Geçen gün bir akrabamızın evine ziyarete gittik. Güzel büyük geniş zeytin ve incir ağaçlarının içine minik kendilerine göre bir ev yaptırmışlardı zamanında. Bursa'nın içinde ama değil gibi köyde gibisin ama şehirdesin. Çoğumuzun hayali mis gibi bir yer.
Malum hem şehirden kopamıyoruz ama köy hayatına da özlem duyuyoruz. Bahçeli bir ev etrafı ağaçlarla çevrili hele birde bu ağaçlar meyve ağaçları olursa tadından yenmez. Köpeğidir kedisidir tavuğu dur...
Hem mahremiyet hem rahatlık hem temiz hava hem genişlik.
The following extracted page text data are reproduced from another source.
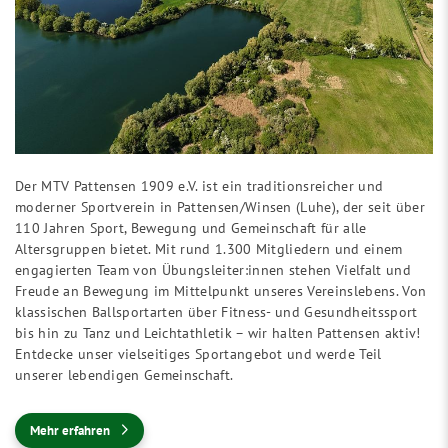
Der MTV Pattensen 1909 e.V. ist ein traditionsreicher und
moderner Sportverein in Pattensen/Winsen (Luhe), der seit über
110 Jahren Sport, Bewegung und Gemeinschaft für alle
Altersgruppen bietet. Mit rund 1.300 Mitgliedern und einem
engagierten Team von Übungsleiter:innen stehen Vielfalt und
Freude an Bewegung im Mittelpunkt unseres Vereinslebens. Von
klassischen Ballsportarten über Fitness- und Gesundheitssport
bis hin zu Tanz und Leichtathletik – wir halten Pattensen aktiv!
Entdecke unser vielseitiges Sportangebot und werde Teil
unserer lebendigen Gemeinschaft.
Mehr erfahren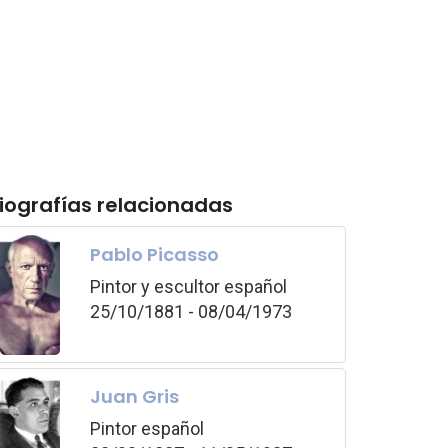
iografías relacionadas
Pablo Picasso
Pintor y escultor español
25/10/1881 - 08/04/1973
Juan Gris
Pintor español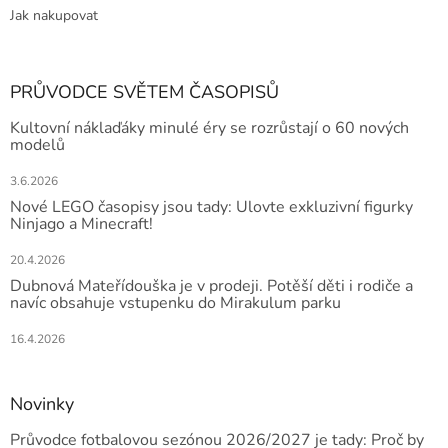
Jak nakupovat
PRŮVODCE SVĚTEM ČASOPISŮ
Kultovní náklaďáky minulé éry se rozrůstají o 60 nových
modelů
3.6.2026
Nové LEGO časopisy jsou tady: Ulovte exkluzivní figurky
Ninjago a Minecraft!
20.4.2026
Dubnová Mateřídouška je v prodeji. Potěší děti i rodiče a
navíc obsahuje vstupenku do Mirakulum parku
16.4.2026
Novinky
Průvodce fotbalovou sezónou 2026/2027 je tady: Proč by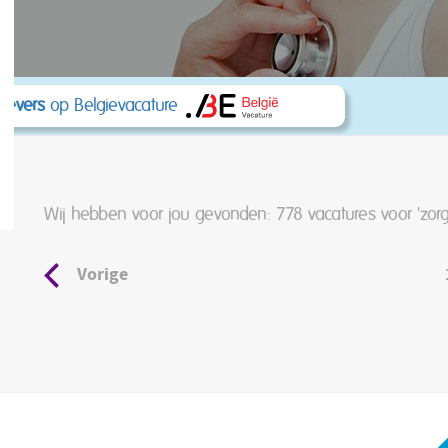
kgevers
op Belgievacature
Wij hebben voor jou gevonden: 778
vacatures voor 'zorg
Vorige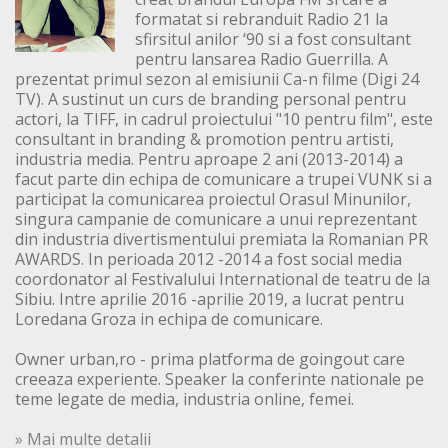
formatat si rebranduit Radio 21 la
sfirsitul anilor ‘90 si a fost consultant
pentru lansarea Radio Guerrilla. A
prezentat primul sezon al emisiunii Ca-n filme (Digi 24
TV). A sustinut un curs de branding personal pentru
actori, la TIFF, in cadrul proiectului "10 pentru film", este
consultant in branding & promotion pentru artisti,
industria media. Pentru aproape 2 ani (2013-2014) a
facut parte din echipa de comunicare a trupei VUNK si a
participat la comunicarea proiectul Orasul Minunilor,
singura campanie de comunicare a unui reprezentant
din industria divertismentului premiata la Romanian PR
AWARDS. In perioada 2012 -2014 a fost social media
coordonator al Festivalului International de teatru de la
Sibiu. Intre aprilie 2016 -aprilie 2019, a lucrat pentru
Loredana Groza in echipa de comunicare.
Owner urban,ro - prima platforma de goingout care
creeaza experiente. Speaker la conferinte nationale pe
teme legate de media, industria online, femei.
» Mai multe detalii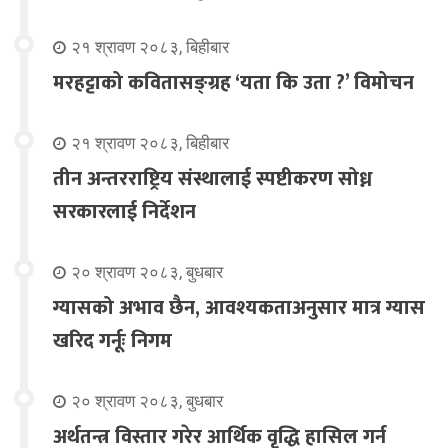
२१ श्रावण २०८३, बिहीबार
मरहट्टाको कवितासङ्ग्रह ‘यता कि उता ?’ विमोचन
२१ श्रावण २०८३, बिहीबार
तीन अन्तरराष्ट्रिय संस्थालाई स्पष्टीकरण सोध्न
सरकारलाई निर्देशन
२० श्रावण २०८३, बुधबार
ग्यासको अभाव छैन, आवश्यकताअनुसार मात्र ग्यास
खरिद गर्नूः निगम
२० श्रावण २०८३, बुधबार
अर्थतन्त्र विस्तार गरेर आर्थिक वृद्धि हासिल गर्न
Çoğu insan buna özenir özlem duyar. Üstüne bonus şehirdesin üstelik, az ileride her daim otobüsün geçiyor.
Arayıp da bulamadığımız şeyler bunlar.
Bir de bayılırım ben bahçelerinin önü arkası etrafı full zeytin ağaçlarıyla dolu. Anlayacağınız bizim için bulunmaz nimet.
Gel gelelim olaya; Araziler komple satılmış müteahhite. Site olacakmış oralar bütünüyle.
O kadar üzüldüm ki. O zeytinle meyve ağaçlarıyla kaplı kocaman araziler duzlenecek de beton yığınlarıyla kaplanacak.
Çok kötü dönülmez üzücü bir döneme doğru bayır aşağıya tepetaklak gidiyoruz bakalım. Hayrolsun da diyemiyorum hayır değil sonu apaçık belli halimizin.
Güzelim Bursa'nın yemyeşil diye namı olan Bursa'nın el birliği ile içine ediyoruz. El ele verip tüm yeşilliklerini istekle bir bir yoluyoruz. Ben kendim bile ara ara söylenirim "mesela bizim burada ne işimiz var.
Yunuseli de oturuyorum, normalde buralar full zeytin şeftali armut erik ağaçlarıyla kaplı bir verimli ova olması lazımdı. Bu evlerin bu koca koca binaların burada ne işi var? Öyle bereketli topraklar bu topraklar ki. Her santiminden nimet fışkırıyor. Ama biz sanki buna gıcık olmuşçasına bir inatla nerede nimet var orayı mahvetme hevesindeyiz.
Çok üzüldüm dönerken, ağaçlara baka baka geldim, gözüm arkada kaldı.
Verimli topraklarımız var diye övünüyorken toprak kalmadı elimizde.
Yeşil Bursa oldu sana beton Bursa.
Özellikle zeytin ağaçlarının meyve ağaçlarının kesinlikle ellenmemesi taraftarıyım. Hatta özel olarak koruma altına alınmalılar.
7 sene olacak ben Yunuseli'ne taşınalı 7 senede öyle değişti öyle doldu ki uzun süre geçemediğim bir yeri bir dahakine tanıyamıyorum. Her defasında her gördüğüm yere şaşırıyordum. Geldiğimde az da olsa serpme zeytinlikler vardı aralarda şimdi izi bile kalmadı.
Bu benim kafama çok takılıyor bilmiyorum.
Bana göre bu bir insanı yok etmekle aynı ayarda. Katliam derecesinde bir şey bu.
Tamam mal mülk de önemli tamam insan da istiyor şöyle güzel bir yeri evi olsun yeni temiz olsun, anlıyorum ama başka da bir çözüm bulunabilir, başka bir yerden yer verilebilir teşvik edilebilir. Kısacası bir hal çaresine bakılabilir.
Yeter ki istesin insan yeter ki yaşatmak istesin.